Striking workers offer further evidence of a shifting industrial terrain, reports the Angry Trucker AKA Richard Allday
The seven-week strike by Birmingham council refuse collectors has been suspended, a day before Unite the Union was to ballot to extend the action to Xmas. The suspension followed the direct intervention of Labour council leader John Clancy. Howard Beckett, Unite’s Acting Regional Secretary, credits him with ‘going the extra mile’ to reach a settlement.
The dispute centred on the council’s determination to cut the refuse collection budget by £5 million. They claimed that Birmingham “is not meeting national productivity levels”, and that failing to improve productivity “is not an option”.
The council’s kneejerk reaction – as is so often the case with neoliberal employers – is to reduce staffing levels, and pay. One-hundred-and-thirteen ‘leading hands’ were to be cut from the workforce. Although the council generously stated that ‘ … all workers with an appropriate skills match’ would be offered new council jobs at the same pay grade. Note the weasel words ‘with an appropriate skills match’: boss-speak for ‘if your face fits’.
The council also stated its intention of replacing the current 4 x 9-hour shift week with 5-day working (albeit 5 x 7-hour shifts). The disturbance this would cause to family lives based around a 4-day working week was of no concern to the employer.
So here was the nub of the conflict; an attempt to impose new working conditions, with a much-reduced workforce, on new shift patterns. It is to the credit of the workers involved, and their union Unite that they stood firm in defense of their fellow workers jobs and pay.
Significant
For seven weeks they struck, and were clearly prepared to stick it out till Xmas if necessary. The refuse piled up, but the council was not interested in seeking a constructive resolution. They preferred to launch a propaganda campaign against the workforce, and sought to mobilise local residents to act as effective strikebreakers. In this they were ably assisted by the local and national media.
However, peace has temporarily broken out after the council leader personally intervened; the threat to the leading hands’ jobs and pay has been lifted, and Unite has suspended further industrial action while a full resolution is attempted. Part of the deal is that the union will recommend to its members that they consider changes to their work patterns. So there is no guarantee that we have seen the last of the action.
It is undoubtedly a significant win for the refuse workers, in that they have seen off a major attack on jobs and pay, but there is little doubt that the council still intends to cut costs. Indeed, the bloody-mindedness of some councillors can be seen from the statement the council put out immediately after the conciliation service ACAS’s press release (announcing the suspension of industrial action, and the lifting of the redundancy threats).
The Birmingham council statement reads: “The ACAS statement does not represent the council’s official position, as the matter still has to be considered by cabinet members” which will take place at a special meeting this Thursday (Aug 24). Not exactly conciliatory, is it? It almost makes you think some councillors are disappointed that the council leader lowered the temperature.
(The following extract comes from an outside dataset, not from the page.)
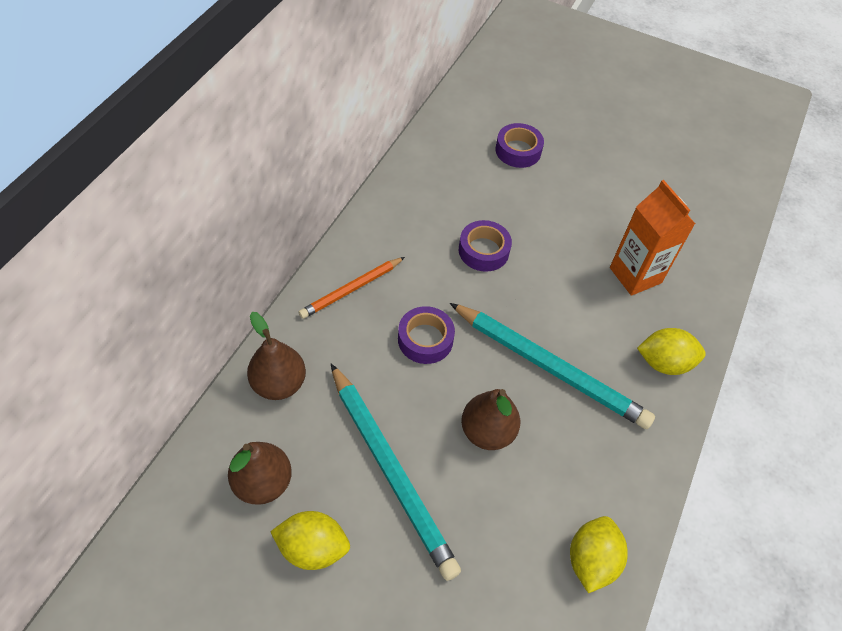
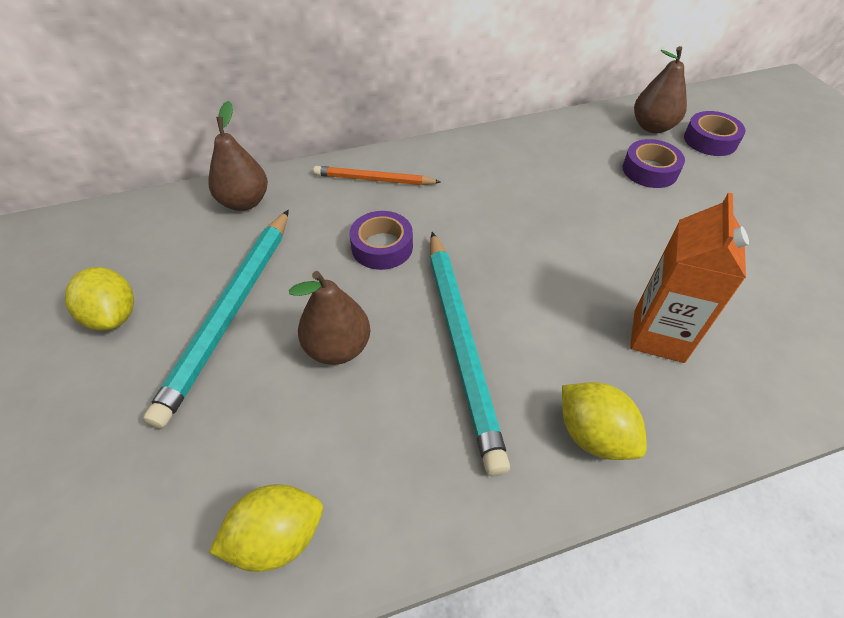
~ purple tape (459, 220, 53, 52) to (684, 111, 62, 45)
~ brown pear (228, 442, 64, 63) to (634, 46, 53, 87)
While it is true that local government, Birmingham council included, is suffering from Tory cuts, it might be more constructive for them to concentrate their anger on the real cause – the Tory government’s infatuation with austerity and cuts. They could start by supporting Bristol’s mayor’s call for a day of action by local government on September 9, and following Nottingham council’s decision to pay for a coach to carry demonstrators to lobby Westminster on Tuesday September 12.
Staunch
They could use this as a platform to build for the national protest at the Tory party conference in Manchester, called by the People’s Assembly, on Sunday October 1.
Birmingham council face a very simple choice – either they register token protests over central government cuts, and then collude in attacks on their own workforce; or they take on the real enemy, the Tory government – in which case they will find staunch supporters among their own workers and their communities.
If they choose the former, then there is no doubt that the bin strike will prove to be just a start.